Exercise brief -
Return all of the entries below, word for word. Omit each picture.

Source data
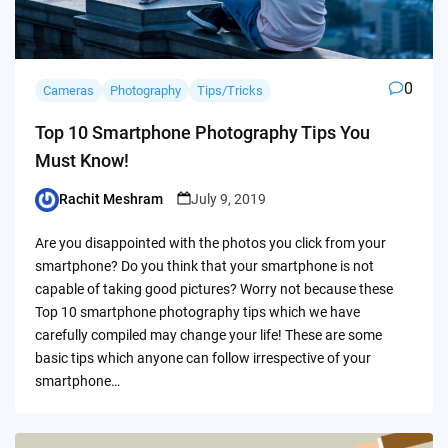
0
Cameras
Photography
Tips/Tricks
Top 10 Smartphone Photography Tips You
Must Know!
Rachit Meshram
July 9, 2019
Posted
by
Are you disappointed with the photos you click from your
smartphone? Do you think that your smartphone is not
capable of taking good pictures? Worry not because these
Top 10 smartphone photography tips which we have
carefully compiled may change your life! These are some
basic tips which anyone can follow irrespective of your
smartphone…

Reply -
0
Cameras
Photography
Tips/Tricks
Top 10 Smartphone Photography Tips You
Must Know!
Rachit Meshram
July 9, 2019
Posted
by
Are you disappointed with the photos you click from your
smartphone? Do you think that your smartphone is not
capable of taking good pictures? Worry not because these
Top 10 smartphone photography tips which we have
carefully compiled may change your life! These are some
basic tips which anyone can follow irrespective of your
smartphone…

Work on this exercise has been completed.